ACTIVITY – Exact copies of all the entries below are expected in the answer.

= = = = = = =

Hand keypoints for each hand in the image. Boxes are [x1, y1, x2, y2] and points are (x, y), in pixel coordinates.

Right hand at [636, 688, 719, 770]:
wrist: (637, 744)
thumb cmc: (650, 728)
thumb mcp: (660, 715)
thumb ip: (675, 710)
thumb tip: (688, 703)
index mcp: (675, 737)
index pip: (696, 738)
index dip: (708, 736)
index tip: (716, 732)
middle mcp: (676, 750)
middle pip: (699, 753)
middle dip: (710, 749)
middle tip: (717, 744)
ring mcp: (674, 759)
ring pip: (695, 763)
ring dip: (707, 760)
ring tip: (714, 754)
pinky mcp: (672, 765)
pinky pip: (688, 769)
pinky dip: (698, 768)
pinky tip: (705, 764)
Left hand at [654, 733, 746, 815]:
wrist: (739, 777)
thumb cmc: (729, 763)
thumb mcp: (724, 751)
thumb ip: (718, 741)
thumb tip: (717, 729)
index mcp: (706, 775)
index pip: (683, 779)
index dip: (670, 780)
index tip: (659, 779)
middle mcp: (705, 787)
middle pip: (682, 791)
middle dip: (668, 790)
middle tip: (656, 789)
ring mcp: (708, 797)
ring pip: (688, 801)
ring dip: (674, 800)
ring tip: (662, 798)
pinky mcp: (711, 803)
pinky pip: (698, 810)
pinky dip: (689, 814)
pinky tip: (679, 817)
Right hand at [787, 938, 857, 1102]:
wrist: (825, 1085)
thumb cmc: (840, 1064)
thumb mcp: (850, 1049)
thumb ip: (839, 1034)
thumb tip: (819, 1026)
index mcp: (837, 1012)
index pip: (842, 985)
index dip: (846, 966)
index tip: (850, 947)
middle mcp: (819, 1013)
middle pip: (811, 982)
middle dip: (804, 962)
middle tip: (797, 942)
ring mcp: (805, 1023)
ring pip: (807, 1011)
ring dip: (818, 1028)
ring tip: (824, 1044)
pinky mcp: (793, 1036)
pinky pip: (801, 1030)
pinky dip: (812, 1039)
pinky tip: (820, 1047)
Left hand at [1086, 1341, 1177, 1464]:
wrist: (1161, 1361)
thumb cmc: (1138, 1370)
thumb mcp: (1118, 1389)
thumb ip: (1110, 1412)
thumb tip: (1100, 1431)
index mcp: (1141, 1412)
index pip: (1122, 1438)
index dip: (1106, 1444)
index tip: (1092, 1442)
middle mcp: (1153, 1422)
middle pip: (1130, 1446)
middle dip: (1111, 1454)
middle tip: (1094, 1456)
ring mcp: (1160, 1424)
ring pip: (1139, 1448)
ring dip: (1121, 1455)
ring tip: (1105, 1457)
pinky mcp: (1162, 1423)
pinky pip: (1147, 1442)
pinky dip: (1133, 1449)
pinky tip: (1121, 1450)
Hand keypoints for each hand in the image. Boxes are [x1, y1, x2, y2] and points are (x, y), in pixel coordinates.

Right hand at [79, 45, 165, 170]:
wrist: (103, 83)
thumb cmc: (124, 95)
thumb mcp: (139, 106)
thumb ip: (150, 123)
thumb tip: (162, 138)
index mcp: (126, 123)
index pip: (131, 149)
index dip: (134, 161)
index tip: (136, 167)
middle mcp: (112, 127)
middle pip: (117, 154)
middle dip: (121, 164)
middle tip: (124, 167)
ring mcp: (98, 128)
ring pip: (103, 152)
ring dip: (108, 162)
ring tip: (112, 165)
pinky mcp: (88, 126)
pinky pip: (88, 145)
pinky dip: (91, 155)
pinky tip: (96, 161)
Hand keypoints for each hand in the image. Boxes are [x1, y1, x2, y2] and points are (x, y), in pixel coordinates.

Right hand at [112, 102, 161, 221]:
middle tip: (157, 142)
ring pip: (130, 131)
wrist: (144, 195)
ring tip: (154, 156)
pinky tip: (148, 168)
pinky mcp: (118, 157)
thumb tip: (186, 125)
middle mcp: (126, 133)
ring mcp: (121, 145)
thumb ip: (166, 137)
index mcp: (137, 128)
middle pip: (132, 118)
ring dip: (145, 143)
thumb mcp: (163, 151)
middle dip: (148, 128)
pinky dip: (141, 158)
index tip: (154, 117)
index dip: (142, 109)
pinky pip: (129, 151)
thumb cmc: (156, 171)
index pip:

= = = = = = =

RESULT OF THIS TASK –
Hand keypoints for each hand in the image. Boxes are [x1, y1, x2, y2] and points are (x, y), in pixel coordinates.

Right hand at [636, 688, 719, 770]:
wrist: (637, 744)
thumb cmc: (650, 728)
thumb mcp: (660, 715)
thumb ip: (675, 710)
thumb tip: (688, 703)
index mcp: (675, 737)
index pip: (696, 738)
index dip: (708, 736)
index tip: (716, 732)
middle mcp: (676, 750)
middle pip: (699, 753)
middle dip: (710, 749)
middle tip: (717, 744)
ring mcp: (674, 759)
ring pip: (695, 763)
ring dip: (707, 760)
ring tip: (714, 754)
pinky mcp: (672, 765)
pinky pip: (688, 769)
pinky dip: (698, 768)
pinky tip: (705, 764)
Left hand at [654, 733, 746, 815]:
wrist: (739, 777)
thumb cmc: (729, 763)
thumb mcp: (724, 751)
thumb ip: (718, 741)
thumb tip: (717, 729)
index mcp: (706, 775)
index pip: (683, 779)
index dip: (670, 780)
index tip: (659, 779)
middle mcp: (705, 787)
middle pip: (682, 791)
middle dip: (668, 790)
middle tip: (656, 789)
ring mcp: (708, 797)
ring pip: (688, 801)
ring dip: (674, 800)
ring tip: (662, 798)
pinky mcp: (711, 803)
pinky pip: (698, 810)
pinky dip: (689, 814)
pinky tip: (679, 817)
Right hand at [787, 938, 857, 1102]:
wrist: (825, 1085)
thumb cmc: (840, 1064)
thumb mcp: (850, 1049)
thumb ip: (839, 1034)
thumb tip: (819, 1026)
index mcp: (837, 1012)
index pip: (842, 985)
index dip: (846, 966)
index tip: (850, 947)
middle mcp: (819, 1013)
middle pip: (811, 982)
middle dip: (804, 962)
middle tip: (797, 942)
ring mcp: (805, 1023)
ring pip: (807, 1011)
ring dip: (818, 1028)
ring tip: (824, 1044)
pinky mcp: (793, 1036)
pinky pip: (801, 1030)
pinky dip: (812, 1039)
pinky tip: (820, 1047)
Left hand at [1086, 1341, 1177, 1464]:
wrist: (1161, 1361)
thumb cmc: (1138, 1370)
thumb mcp: (1118, 1389)
thumb ip: (1110, 1412)
thumb tip: (1100, 1431)
index mcp: (1141, 1412)
index pip: (1122, 1438)
index dip: (1106, 1444)
index tip: (1092, 1442)
middle mcp: (1153, 1422)
middle pip: (1130, 1446)
middle dip: (1111, 1454)
middle tip: (1094, 1456)
ring mcp: (1160, 1424)
ring pip: (1139, 1448)
ring dip: (1121, 1455)
ring tip: (1105, 1457)
pinky mcp: (1162, 1423)
pinky pip: (1147, 1442)
pinky dip: (1133, 1449)
pinky tip: (1121, 1450)
Hand keypoints for each hand in the image. Boxes are [x1, y1, x2, y2] and points are (x, y), in pixel coordinates.

Right hand at [79, 45, 165, 170]:
wrist: (103, 83)
thumb cmc: (124, 95)
thumb mcp: (139, 106)
thumb ip: (150, 123)
thumb tip: (162, 138)
index mcp: (126, 123)
index pip: (131, 149)
index dip: (134, 161)
index tip: (136, 167)
middle mcp: (112, 127)
middle pip: (117, 154)
middle dip: (121, 164)
middle tip: (124, 167)
ring mcp: (98, 128)
ring pip: (103, 152)
ring dip: (108, 162)
ring tip: (112, 165)
pinky mcp: (88, 126)
pinky pip: (88, 145)
pinky dip: (91, 155)
pinky tip: (96, 161)
Hand keypoints for each hand in the image. Boxes are [x1, y1, x2, y2] and points are (x, y), in pixel coordinates.

Right hand at [112, 102, 161, 221]:
middle tip: (157, 142)
ring pip: (130, 131)
wrist: (144, 195)
ring tip: (154, 156)
pinky tip: (148, 168)
pinky mcp: (118, 157)
thumb tip: (186, 125)
middle mcp: (126, 133)
ring mcp: (121, 145)
thumb ip: (166, 137)
index mcp: (137, 128)
middle pip: (132, 118)
ring dip: (145, 143)
thumb mcp: (163, 151)
middle dip: (148, 128)
pinky dip: (141, 158)
index tip: (154, 117)
index dip: (142, 109)
pinky pip: (129, 151)
thumb cmc: (156, 171)
index pip:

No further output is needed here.